I think, even if you are religious, no god would deny you 'paradise' for ensuring that you carried out one last selfless act before death, in fact, if you did this and you were religious then surely that would make you even more deserving because you were willing to risk your soul in order to save another person.

After all, that seems to be the overall expectation of religion, sacrifice...

northernlurker · 19/07/2013 20:07

Crikey this thread should have a 'need tissues' warning attached. Lady - I am in awe of you making that choice at such a young age. Don't feel guilty. You were very generous in the face of overwhelming bereavment. Nobody would grudge you what you needed to get you through.

WHilst the issue of live donation is for me quite difficult in that I don't feel I would make a live donation except to my dcs who can have every bone in my body if they need them, I find the issue of donation after death of more organs to be absolutely simple and clear cut to me. It's the right thing to do. I am an 'active' Christian. My body is a shell. My soul is immortal. If I am selfish I take something away from my soul. My saviour, Christ, died for me and my job as a Christian is to be as Christlike as possible. Wanting to hang on to my pancreas and corneas after death would be the very opposite of that. I know dh feels the same.

rubystiles · 19/07/2013 20:39

Please can I just clarify some things as a specialist in organ donation, organ retrieval and transplantation as there seems to be lots of untrue or very misguided statements being made.

Firstly, any potential organ donor is fully assessed by 2 independent doctors (1 having to be a consultant) who are entirely disassociated with any organ retrieval or transplant teams.

On assessing an organ donor, all documentation, which is legal, must be thoroughly checked by all the retrieval team, that:

a) the donor has achieved full criteria for brain death
b) the donors family has given full consent to organ donation and
c) all relevant tests ie, blood group, size, age, blood results etc are all up to date

In theatre, absolute full respect is given to the donor and it is a very calm, peaceful environment with the most absolute awe of what this amazing person is doing for so many people.

As I have attended many many retrievals, I would really like to state that any anathesia drugs are actually discontinued, as rightly mentioned, the donor is certified as brain dead and there is no need to give such drugs. I'm sorry if this puts anyone off but it is factual. That's not to say, the donor is not continually monitored during the retrieval, but that is to monitor observations such as heart rate, BP, sats, etc

I also have the pleasure of caring for the recipients and I have to say its one of the most rewarding jobs I have ever done. The life changes made to these people is just amazing and its all thanks to the organ donor. They truly do save lives.

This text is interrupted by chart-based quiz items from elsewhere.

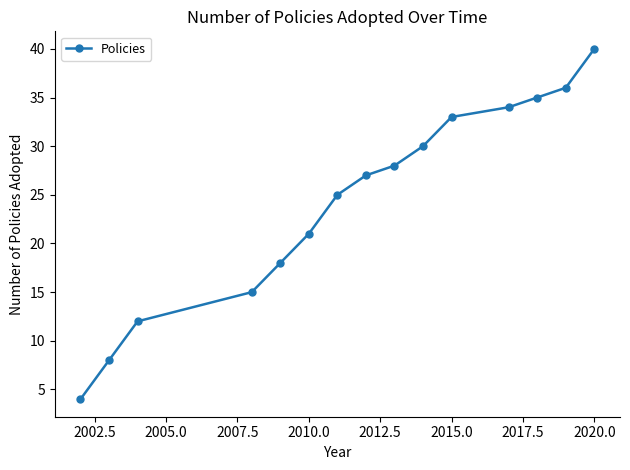

Reading right to left, list all the values displayed in this chart.

40	36	35	34	33	30	28	27	25	21	18	15	12	8	4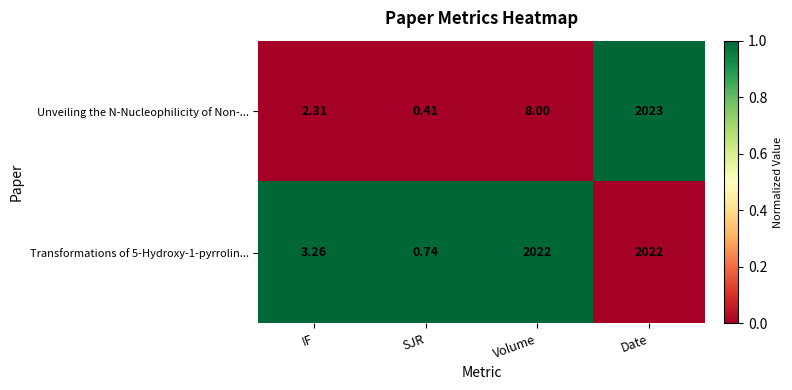

How many categories are shown in the chart?

4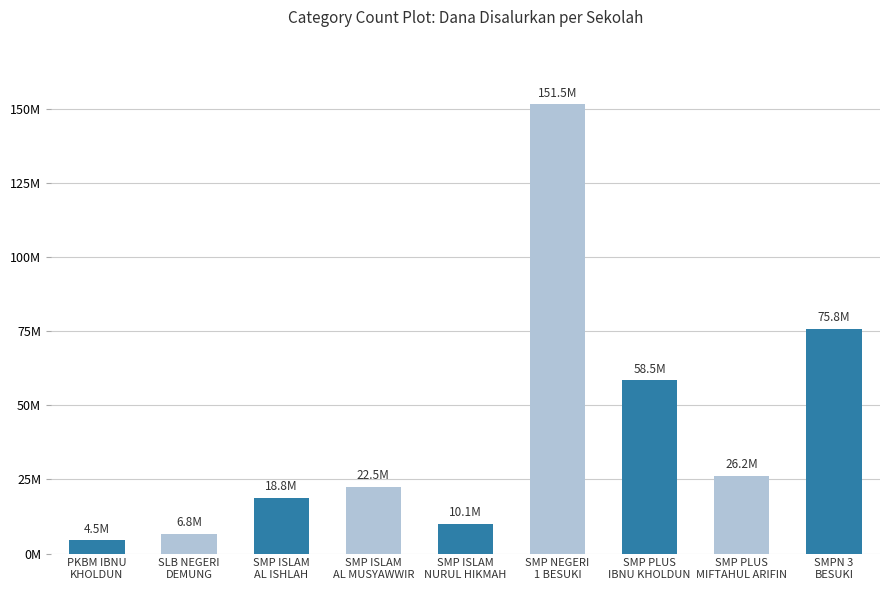

What is the change in value from SMP ISLAM
AL MUSYAWWIR to SMP NEGERI
1 BESUKI?

+129000000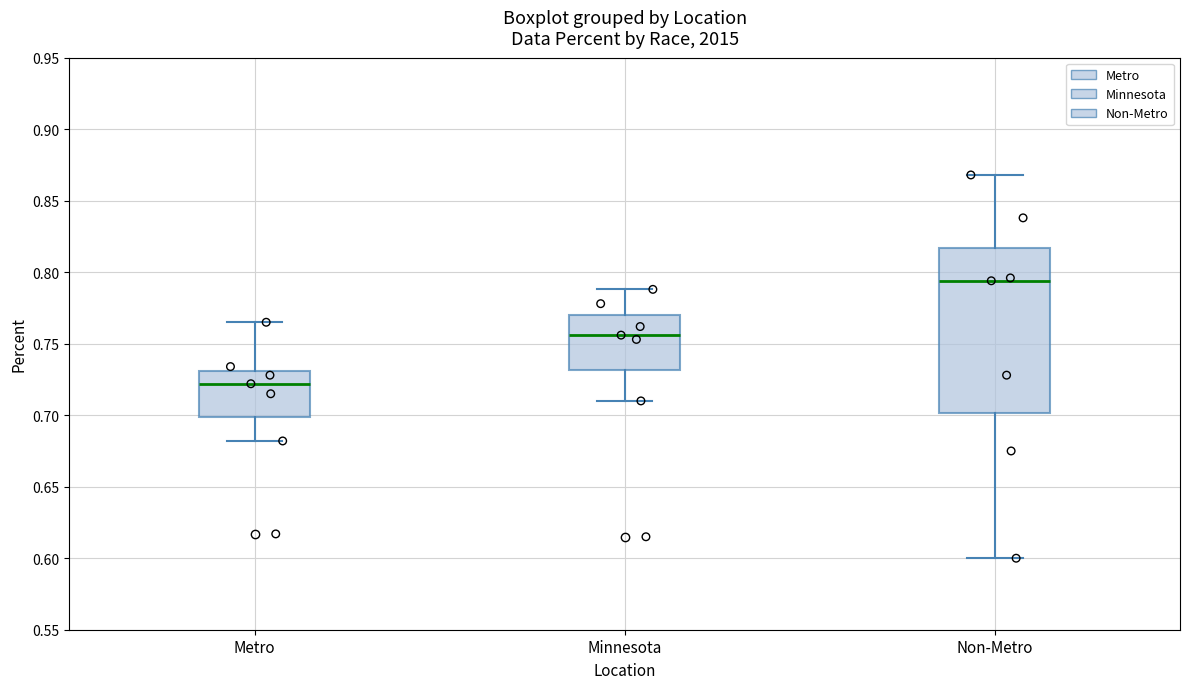

Comparing the boxes themselves (not the whiskers), which one is the tallest?

Non-Metro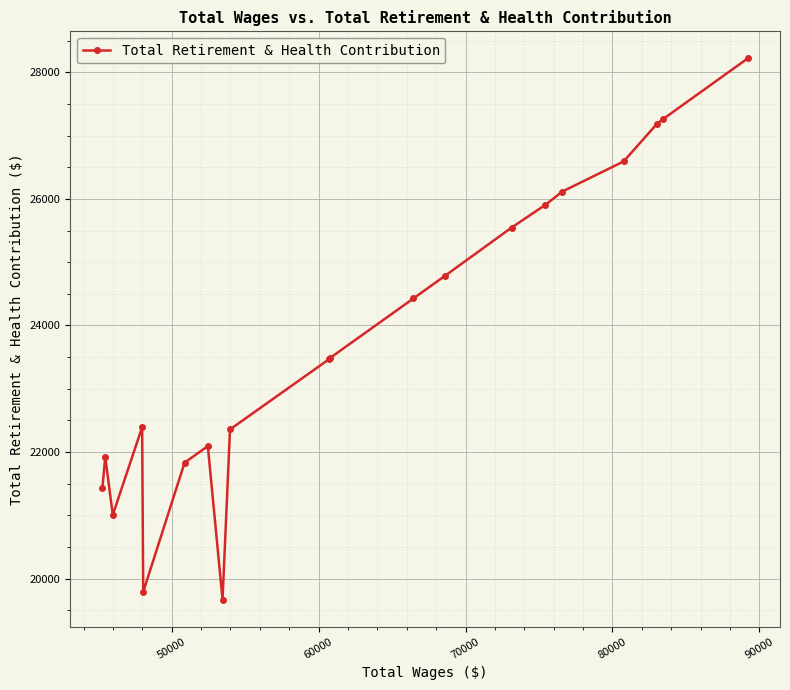

What is the greatest value displayed?

28220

Can I also dispel the myth that if you are on the register you won't be cared for as well as if you weren't. Nothing could be further from the truth. The team caring for you won't even know if you are on the register and it would only come up if everything possible had been done to save you. Not everyone is suitable to become an organ donor either so it really is a myth!

Sorry, I've seen lots of posts over the past few weeks on this matter and just wanted to add in my bit as I work in this area and have for a long time.

thegreylady · 19/07/2013 21:00

I had to come off the register when I had breast cancer/chemo.They won't even have my eyes according to GP although I am too old now any way.

Chunderella · 19/07/2013 21:47

This reply has been deleted

Message withdrawn at poster's request.